Design ad clickstream analytics pipeline
Company: Amazon
Role: Software Engineer
Category: System Design
Difficulty: hard
Interview Round: Onsite
##### Question
Design an end-to-end advertising clickstream ingestion and analytics platform that ingests events through Kafka, stores raw and curated data in S3, and supports interactive queries with Presto. Cover the following:
1. **Ingestion (Kafka):** Define the topic partitioning strategy, message schema and serialization (with a schema registry), partition keys, ordering and delivery semantics, and consumer groups for multiple use cases (e.g., real-time CTR metrics within one minute *and* batch ETL to S3).
2. **Storage (S3 data lake):** Define the S3 layout and partitioning strategy for efficient Presto queries (e.g., by date / hour / campaign), the raw vs. curated zone separation, catalog and schema management, file formats, and compaction.
3. **Query engine (Presto):** Describe catalog/metastore integration, partition pruning, summary/materialized tables, and query optimizations.
4. **Scale & resilience:** Scale the system to 1M+ events/second. Address backpressure handling, broker outages, consumer restarts, exactly-once vs. at-least-once trade-offs, failover and recovery, data reprocessing/backfills, and late/out-of-order events.
5. **Governance & cost:** Cover schema evolution, PII governance, and cost optimization.
6. **Trade-offs:** Compare real-time vs. batch processing and explain where each is appropriate.

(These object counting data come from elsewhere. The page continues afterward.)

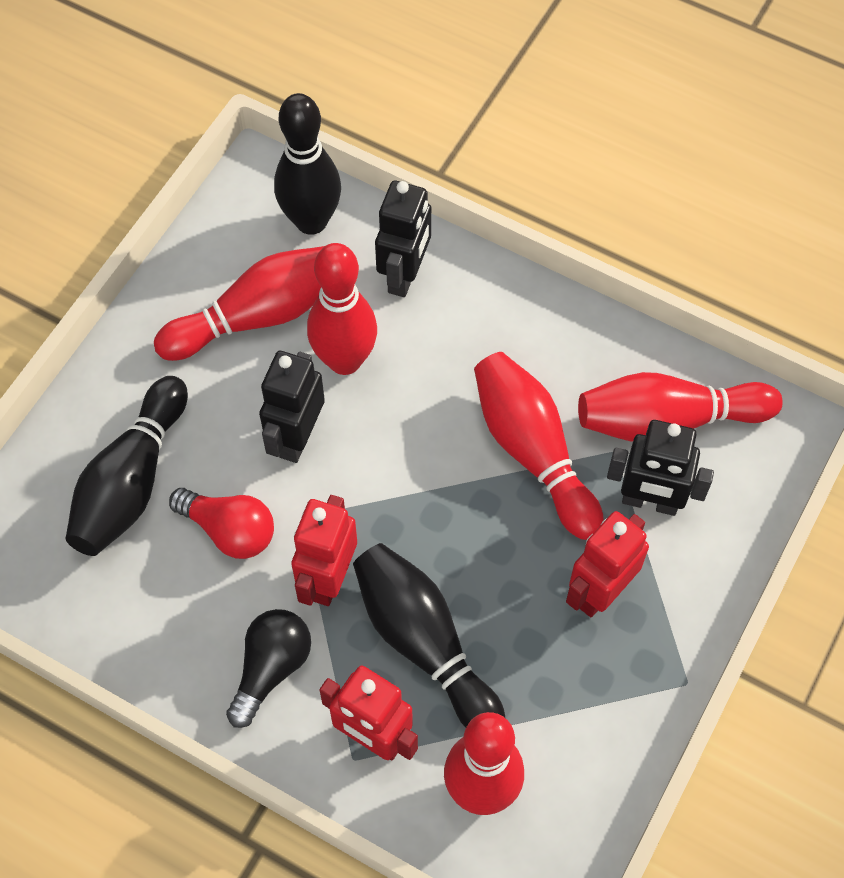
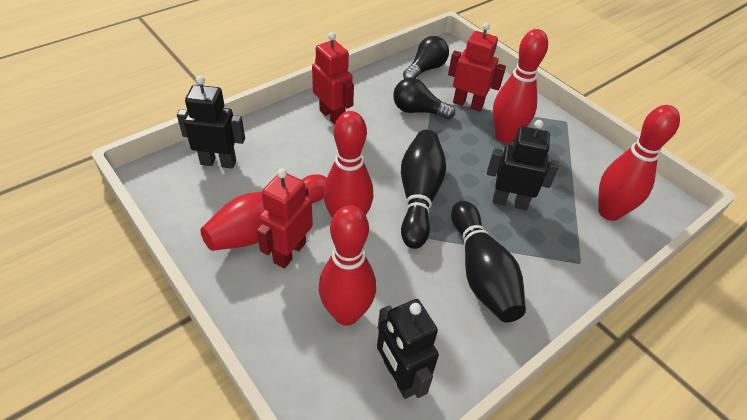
black bowling pin: [66,376,188,556] [274,93,341,235] [353,543,505,728] = 3 -> [401,130,446,249] [451,201,526,323] = 2
black light bulb: [226,609,311,728] = 1 -> [393,78,455,119] [403,36,449,79] = 2
red light bulb: [169,488,274,559] = 1 -> none = 0

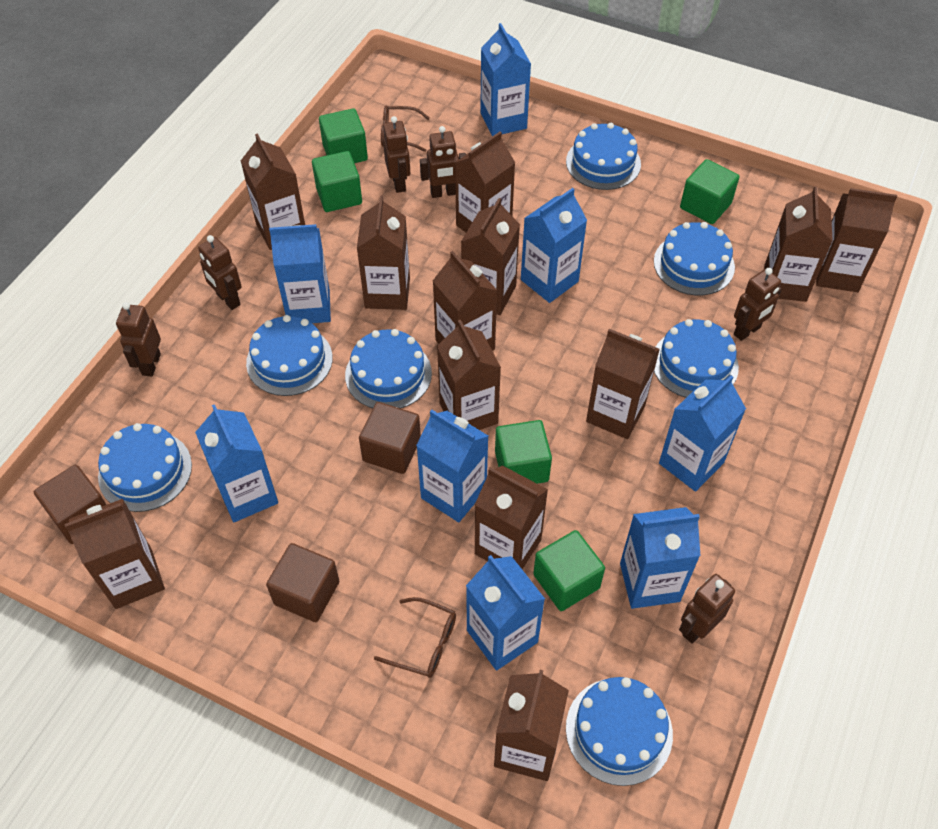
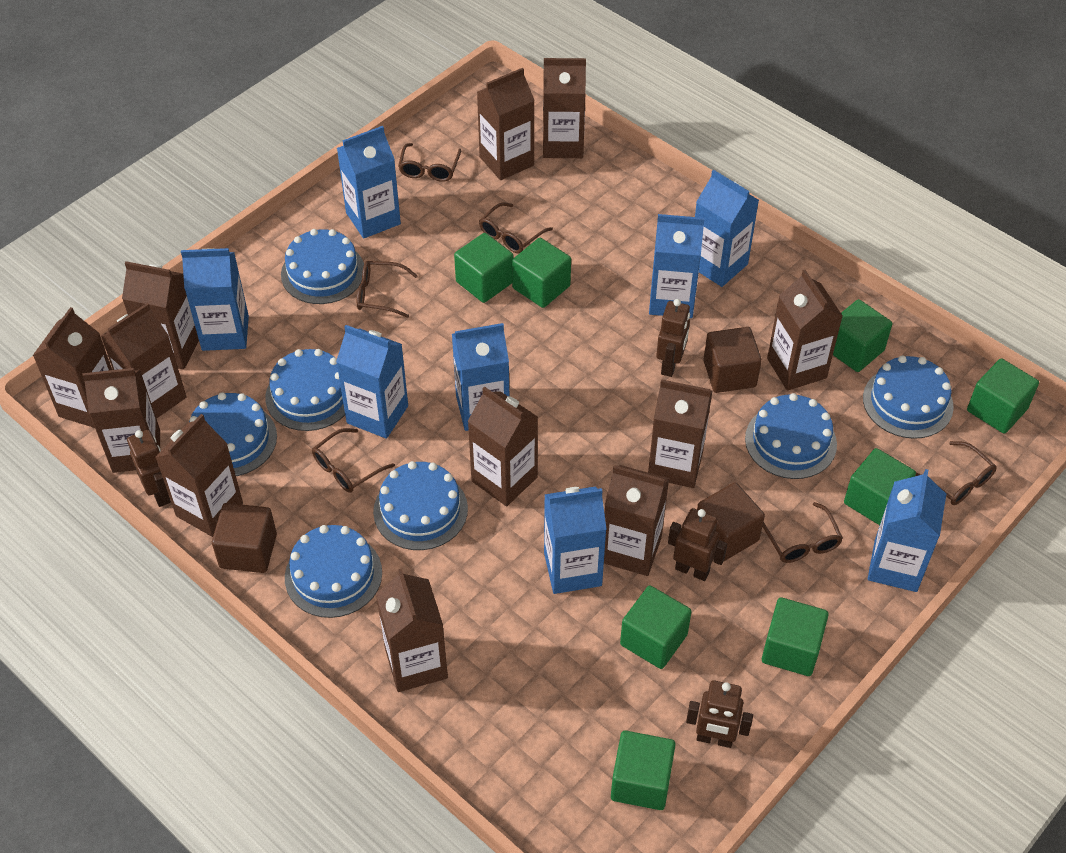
brown glasses: [374,597,456,678] [381,106,430,152] = 2 -> [312,428,395,493] [357,261,418,318] [398,143,461,182] [479,202,553,253] [762,502,843,563] [915,441,997,505] = 6
brown robot: [116,302,161,376] [198,235,242,310] [383,116,410,193] [420,126,466,198] [679,574,735,644] [734,268,782,341] = 6 -> [127,430,171,507] [656,299,690,377] [668,508,727,581] [686,680,753,748] = 4
green cube: [312,151,362,212] [319,108,368,163] [495,420,552,484] [533,530,605,611] [680,159,739,224] = 5 -> [454,233,514,303] [512,238,571,308] [611,731,676,810] [620,586,692,669] [762,597,829,676] [833,299,892,372] [844,448,916,525] [967,358,1039,434] = 8

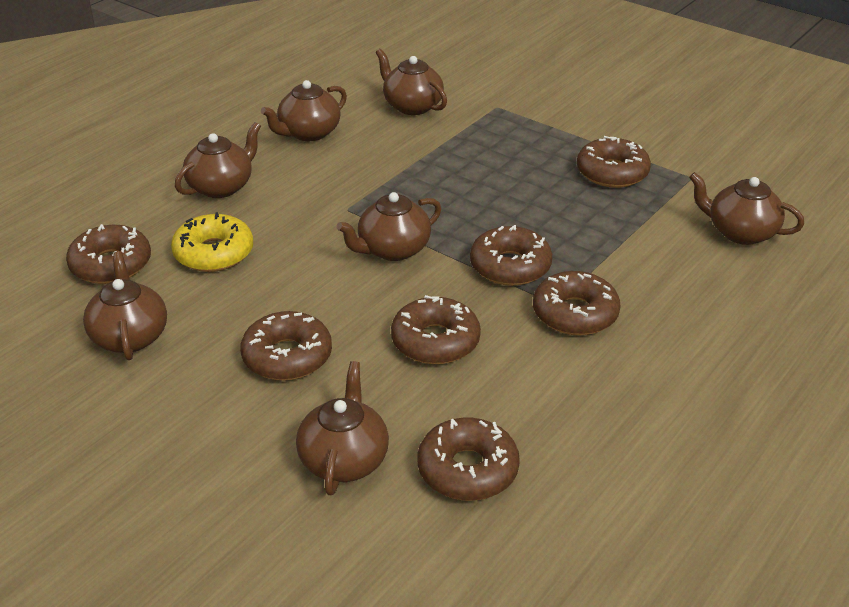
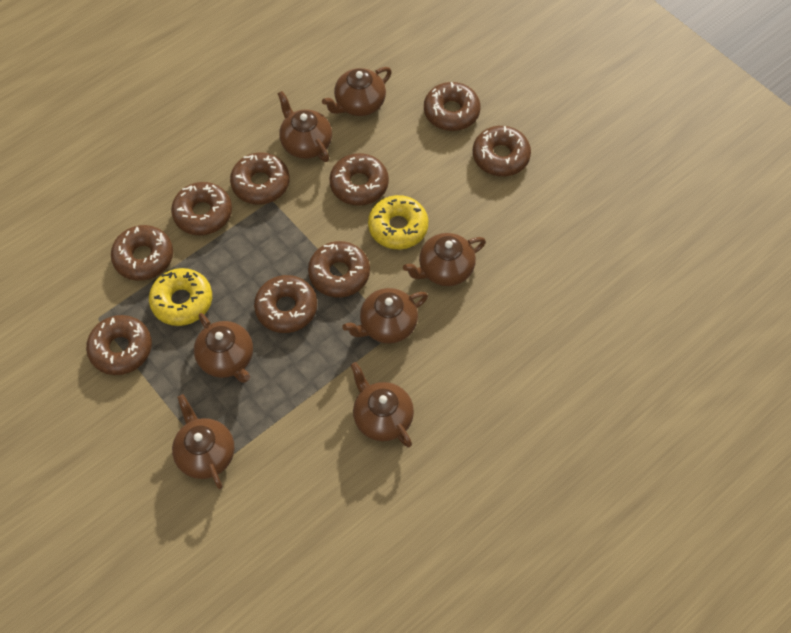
brown donut: [66,224,151,284] [240,311,332,381] [391,295,481,364] [418,418,520,501] [470,225,552,286] [533,271,621,335] [577,136,651,188] = 7 -> [86,315,152,375] [111,225,173,281] [171,182,232,235] [230,152,290,205] [254,275,317,333] [308,241,370,298] [329,153,389,206] [424,82,481,131] [473,126,531,176] = 9
yellow donut: [171,212,253,272] = 1 -> [149,268,212,326] [368,195,428,249] = 2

Quick Answer: This Amazon system design question asks the candidate to design an end-to-end ad clickstream analytics platform: Kafka ingestion, an S3 data lake with raw and curated zones, and interactive Presto queries. It evaluates partitioning and serialization, real-time CTR and batch ETL, scaling to 1M+ events/second, exactly-once vs at-least-once trade-offs, failure recovery, schema evolution, PII governance, and cost optimization.